Estudo identifica 31 genes do tumor alterados; informação poderá auxiliar equipes médicas sobre qual tratamento é o mais indicado

Uma pesquisa realizada  na Faculdade de Ciências Farmacêuticas da UNESP de Araraquara em parceria com o Centro de Terapia Celular (CTC) de Ribeirão Preto, da Universidade de São Paulo (USP), descobriu 31 novos genes/biomarcadores do glioma, o tipo de câncer cerebral mais comum, letal e prevalente em adultos. Publicado na revista Frontiers in Oncology, o artigo científico é assinado pelos cientistas Rodolfo Bortolozo Serafim, Wilson Araujo Silva Junior e Valeria Valente, entre outros autores.

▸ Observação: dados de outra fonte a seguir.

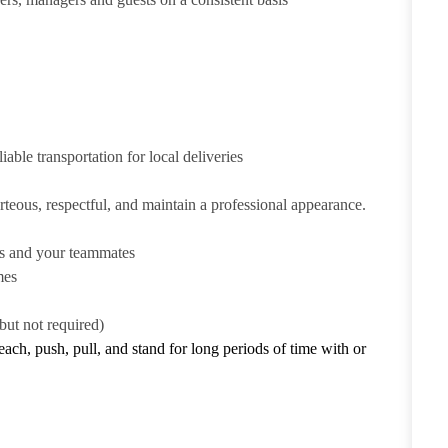
iable transportation for local deliveries
urteous, respectful, and maintain a professional appearance.
ts and your teammates
mes
but not required)
reach, push, pull, and stand for long periods of time with or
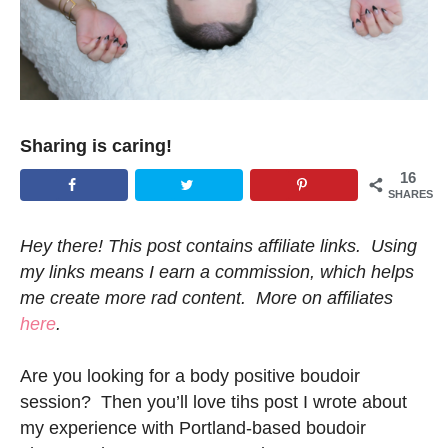
Sharing is caring!
16
SHARES
Hey there! This post contains affiliate links. Using
my links means I earn a commission, which helps
me create more rad content. More on affiliates
here
.
Are you looking for a body positive boudoir
session? Then you’ll love tihs post I wrote about
my experience with Portland-based boudoir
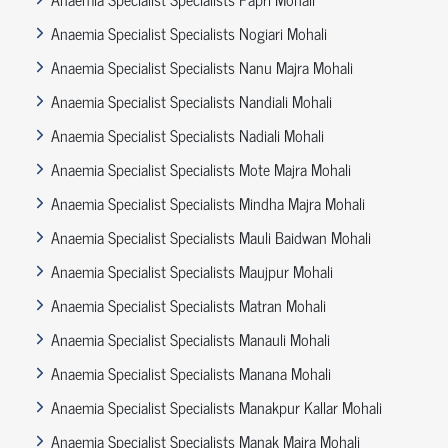
Anaemia Specialist Specialists Nogiari Mohali
Anaemia Specialist Specialists Nanu Majra Mohali
Anaemia Specialist Specialists Nandiali Mohali
Anaemia Specialist Specialists Nadiali Mohali
Anaemia Specialist Specialists Mote Majra Mohali
Anaemia Specialist Specialists Mindha Majra Mohali
Anaemia Specialist Specialists Mauli Baidwan Mohali
Anaemia Specialist Specialists Maujpur Mohali
Anaemia Specialist Specialists Matran Mohali
Anaemia Specialist Specialists Manauli Mohali
Anaemia Specialist Specialists Manana Mohali
Anaemia Specialist Specialists Manakpur Kallar Mohali
Anaemia Specialist Specialists Manak Majra Mohali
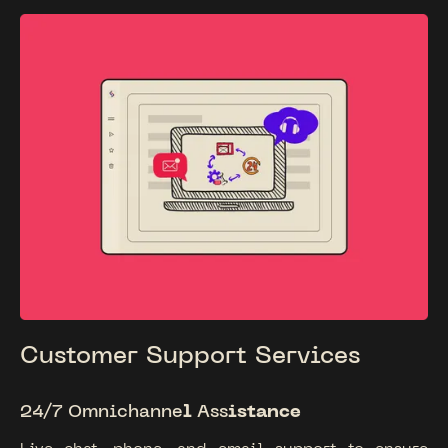
Customer Support Services
24/7
Omnichanne
l
Ass
istance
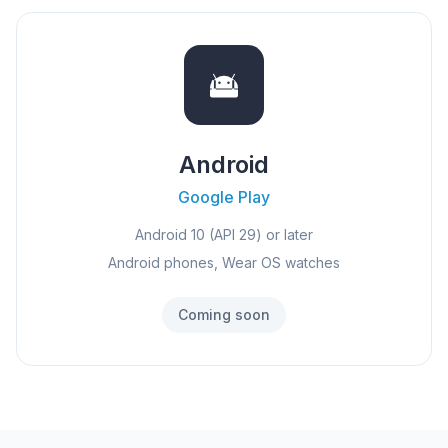
Android
Google Play
Android 10 (API 29) or later
Android phones, Wear OS watches
Coming soon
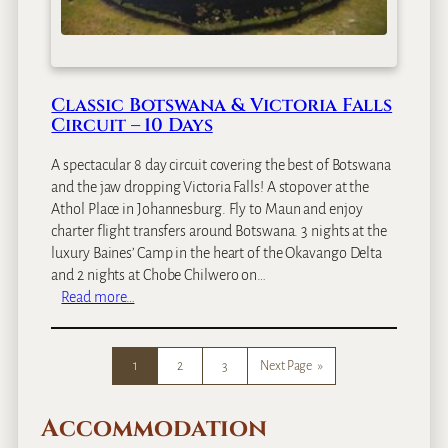
t
s
w
a
Classic Botswana & Victoria Falls
n
Circuit – 10 Days
a
H
A spectacular 8 day circuit covering the best of Botswana
o
and the jaw dropping Victoria Falls! A stopover at the
n
Athol Place in Johannesburg. Fly to Maun and enjoy
e
charter flight transfers around Botswana. 3 nights at the
y
luxury Baines’ Camp in the heart of the Okavango Delta
m
and 2 nights at Chobe Chilwero on…
o
:
Read more…
o
C
n
l
–
a
1
2
3
Next Page
»
9
s
D
s
a
Accommodation
i
y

Em 2020, ocorreram no mundo cerca de 200 mil mortes por glioblastoma, o mais agressivo dos gliomas cerebrais. Atualmente, de acordo com dados do Instituto Nacional de Câncer (Inca), no Brasil são diagnosticados 5,8 mil novos casos de tumores todos os anos, com estimativa de mortalidade de 5,49 mil – isto é, com expectativa de sobrevida bastante reduzida. “Embora o câncer cerebral seja um dos com menor incidência, com 2% a 3% dos casos, os pacientes têm poucas chances de cura, ao contrário, por exemplo, do câncer de mama”, explica a bióloga Valéria Valente, associada ao CTC e docente da Faculdade de Ciências Farmacêuticas da Universidade Estadual Paulista (Unesp), de Araraquara. 

De acordo com as análises genéticas do glioma, será possível ao médico orientar-se sobre qual paciente deve ou não ser submetido à radioterapia (foto cedida: arquivo pesquisadores)

Recidiva do tumor

“Um dos caminhos na luta contra o câncer cerebral é o de procurar compreender quais são as alterações do funcionamento dos genes envolvidos na formação das células tumorais”, destaca Valeria. “Ao longo da vida, as mutações se acumulam nas células naturalmente e este processo natural se amplia com o envelhecimento. No entanto, esse conjunto de mutações que foi acumulado pode promover um mal funcionamento das células, propiciando proliferação descontrolada e ocorrer o surgimento de um câncer”, observa.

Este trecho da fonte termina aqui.